## How to complete this task
Can you copy the items word for word, starting with the line that contains "In which direction and" and ending with the line that contains "Looking at this image, in", including both of those lines? Omit the pictures.

[[ Input data, beginning ]]

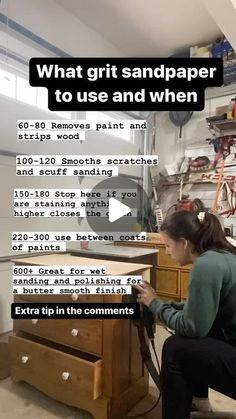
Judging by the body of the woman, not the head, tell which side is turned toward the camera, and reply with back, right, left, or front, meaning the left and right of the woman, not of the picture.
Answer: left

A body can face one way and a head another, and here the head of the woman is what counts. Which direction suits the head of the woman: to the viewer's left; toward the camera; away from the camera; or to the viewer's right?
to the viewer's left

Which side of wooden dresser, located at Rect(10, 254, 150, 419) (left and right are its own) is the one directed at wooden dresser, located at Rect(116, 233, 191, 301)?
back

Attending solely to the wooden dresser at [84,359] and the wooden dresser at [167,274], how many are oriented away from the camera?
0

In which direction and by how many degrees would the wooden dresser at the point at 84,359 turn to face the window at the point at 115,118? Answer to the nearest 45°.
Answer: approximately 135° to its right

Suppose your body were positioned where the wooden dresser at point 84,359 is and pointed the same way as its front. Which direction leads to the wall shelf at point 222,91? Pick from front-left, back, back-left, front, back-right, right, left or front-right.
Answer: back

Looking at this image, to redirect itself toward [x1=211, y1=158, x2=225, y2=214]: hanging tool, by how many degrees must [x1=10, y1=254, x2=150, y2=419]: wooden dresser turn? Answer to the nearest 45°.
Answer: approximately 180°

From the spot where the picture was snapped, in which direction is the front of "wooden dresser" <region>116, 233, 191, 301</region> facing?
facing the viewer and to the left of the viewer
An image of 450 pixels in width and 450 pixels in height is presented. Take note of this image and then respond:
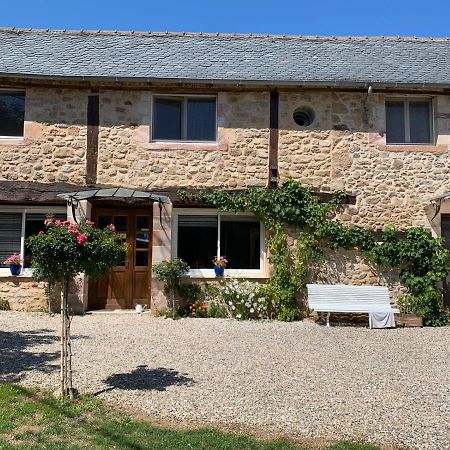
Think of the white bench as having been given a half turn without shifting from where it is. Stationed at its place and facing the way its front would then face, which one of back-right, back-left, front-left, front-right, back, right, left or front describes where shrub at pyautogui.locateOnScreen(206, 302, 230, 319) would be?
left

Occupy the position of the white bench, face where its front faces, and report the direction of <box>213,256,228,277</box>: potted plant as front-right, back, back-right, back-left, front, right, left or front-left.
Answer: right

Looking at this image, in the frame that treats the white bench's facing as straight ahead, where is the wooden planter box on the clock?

[[ Input data, end ]]
[[ Input data, beginning ]]

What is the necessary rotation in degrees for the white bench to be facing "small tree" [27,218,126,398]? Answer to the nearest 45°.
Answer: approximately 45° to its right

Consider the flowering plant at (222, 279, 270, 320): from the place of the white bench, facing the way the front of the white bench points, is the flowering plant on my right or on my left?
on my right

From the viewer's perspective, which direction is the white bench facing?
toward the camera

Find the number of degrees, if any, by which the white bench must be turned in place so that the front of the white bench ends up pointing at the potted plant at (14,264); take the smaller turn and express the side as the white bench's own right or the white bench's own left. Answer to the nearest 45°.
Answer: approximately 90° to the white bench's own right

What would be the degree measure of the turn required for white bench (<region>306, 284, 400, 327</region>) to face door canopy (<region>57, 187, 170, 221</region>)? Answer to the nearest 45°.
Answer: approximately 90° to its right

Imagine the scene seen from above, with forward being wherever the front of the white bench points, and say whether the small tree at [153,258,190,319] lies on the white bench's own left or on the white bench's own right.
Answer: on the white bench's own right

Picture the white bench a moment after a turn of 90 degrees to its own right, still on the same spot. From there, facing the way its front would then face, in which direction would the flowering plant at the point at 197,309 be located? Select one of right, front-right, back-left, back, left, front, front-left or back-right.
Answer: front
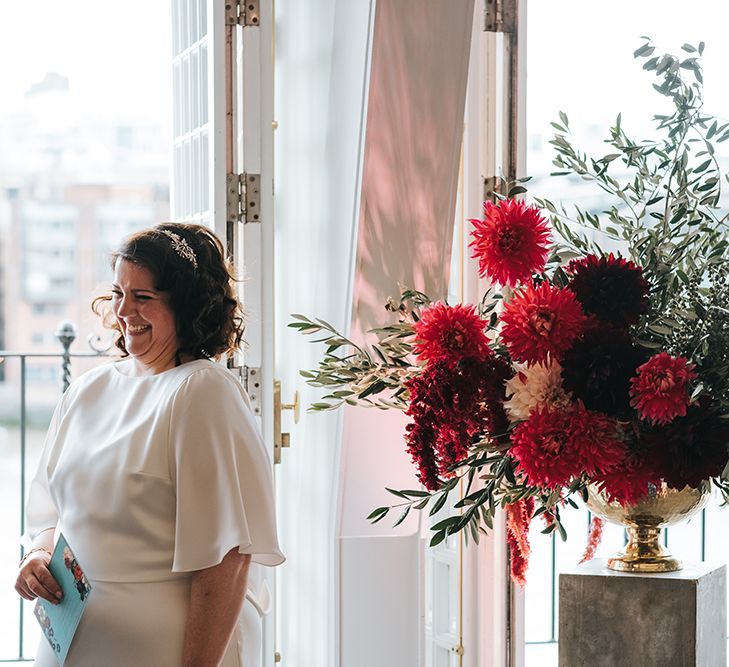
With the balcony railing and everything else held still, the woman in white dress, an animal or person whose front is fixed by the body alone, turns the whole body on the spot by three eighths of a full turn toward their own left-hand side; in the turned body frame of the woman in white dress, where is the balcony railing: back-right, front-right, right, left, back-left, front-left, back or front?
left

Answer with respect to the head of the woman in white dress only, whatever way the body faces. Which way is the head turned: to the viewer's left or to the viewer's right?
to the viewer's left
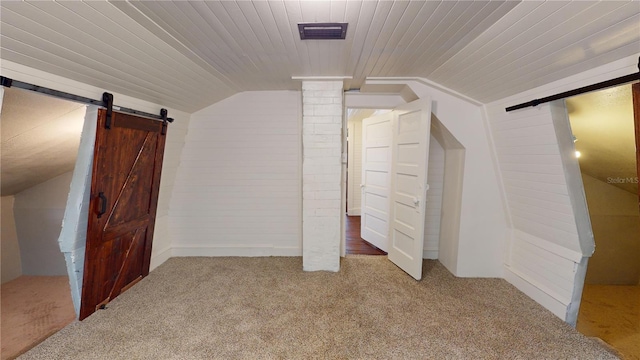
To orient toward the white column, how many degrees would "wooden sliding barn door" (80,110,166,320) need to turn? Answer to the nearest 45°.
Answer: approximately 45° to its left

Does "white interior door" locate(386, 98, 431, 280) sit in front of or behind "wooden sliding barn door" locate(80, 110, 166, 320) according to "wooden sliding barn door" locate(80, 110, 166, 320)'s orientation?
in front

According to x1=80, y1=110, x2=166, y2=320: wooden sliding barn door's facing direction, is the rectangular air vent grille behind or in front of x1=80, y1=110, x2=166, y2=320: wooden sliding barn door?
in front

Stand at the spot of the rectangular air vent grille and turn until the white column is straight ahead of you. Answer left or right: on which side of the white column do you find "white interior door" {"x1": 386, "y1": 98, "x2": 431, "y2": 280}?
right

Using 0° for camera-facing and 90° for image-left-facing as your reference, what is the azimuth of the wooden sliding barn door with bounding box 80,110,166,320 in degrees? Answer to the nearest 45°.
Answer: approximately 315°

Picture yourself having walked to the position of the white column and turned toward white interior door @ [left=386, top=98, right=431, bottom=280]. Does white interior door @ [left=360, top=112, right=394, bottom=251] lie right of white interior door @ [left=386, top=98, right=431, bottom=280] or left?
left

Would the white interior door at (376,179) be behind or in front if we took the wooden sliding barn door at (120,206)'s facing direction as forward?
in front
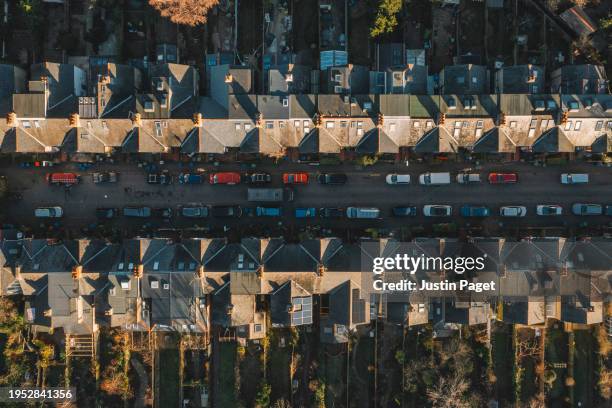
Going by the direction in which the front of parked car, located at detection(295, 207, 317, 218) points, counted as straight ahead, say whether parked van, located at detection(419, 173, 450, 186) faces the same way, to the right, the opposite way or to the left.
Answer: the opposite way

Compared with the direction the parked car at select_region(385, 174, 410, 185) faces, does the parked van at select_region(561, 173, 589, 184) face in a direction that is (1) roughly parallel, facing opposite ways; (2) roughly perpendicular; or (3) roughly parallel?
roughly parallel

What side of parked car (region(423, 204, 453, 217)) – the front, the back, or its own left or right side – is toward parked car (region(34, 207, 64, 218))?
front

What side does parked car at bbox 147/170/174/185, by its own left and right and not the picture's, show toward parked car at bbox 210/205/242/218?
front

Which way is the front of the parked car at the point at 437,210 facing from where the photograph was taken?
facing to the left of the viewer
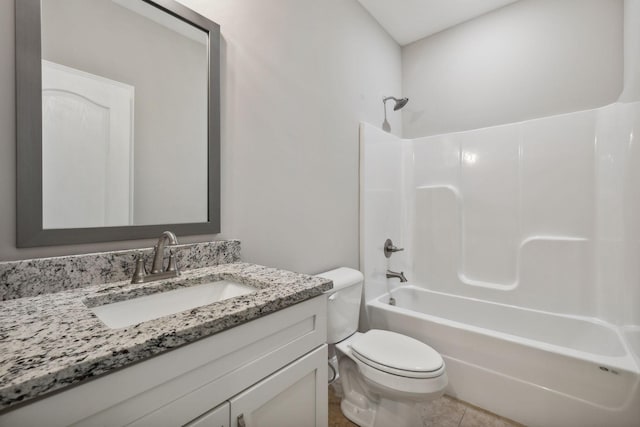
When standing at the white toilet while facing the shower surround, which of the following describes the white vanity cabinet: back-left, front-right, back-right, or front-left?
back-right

[[ Input data, end ]]

## Answer space
In which direction and by how many degrees would the wooden dresser at the point at 84,359 turn to face the window at the point at 115,118? Answer to the nearest 45°.
Answer: approximately 135° to its right

Suppose your body were positioned where the wooden dresser at point 84,359 is and pointed the same way as its front. Which direction leads to the wall shelf at point 222,91? Pick from front-left, back, back-left, front, back-right, right, left or front-right.
Answer: back

Looking at this image, to redirect itself toward [x1=211, y1=158, x2=225, y2=214]: hanging tool, by how many degrees must [x1=10, y1=254, x2=150, y2=419]: wooden dresser turn? Answer to the nearest 45°.
Answer: approximately 180°

From the spot where the picture was snapped, in which direction is the front of "wooden dresser" <region>116, 233, 191, 301</region> facing?
facing the viewer and to the left of the viewer
An image of 450 pixels in width and 450 pixels in height is presented. Take note of this image and then respond:
Think of the white bench as having been given a half turn without shifting from where it is. Stationed at its place and facing the way its front would then face, which one of back-right, back-left, front-left, front-right, back, right, left or front describes where shrub at pyautogui.locateOnScreen(206, 302, 230, 319) would be?
left

Occupy the position of the white bench, face where its front faces, and report the direction of <box>213,256,228,277</box>: potted plant as front-right, back, back-right, back-left, front, right, left or front-left.
Answer: right

Looking at this image, in the frame that treats the white bench's facing as straight ahead, where is the wooden planter box on the clock?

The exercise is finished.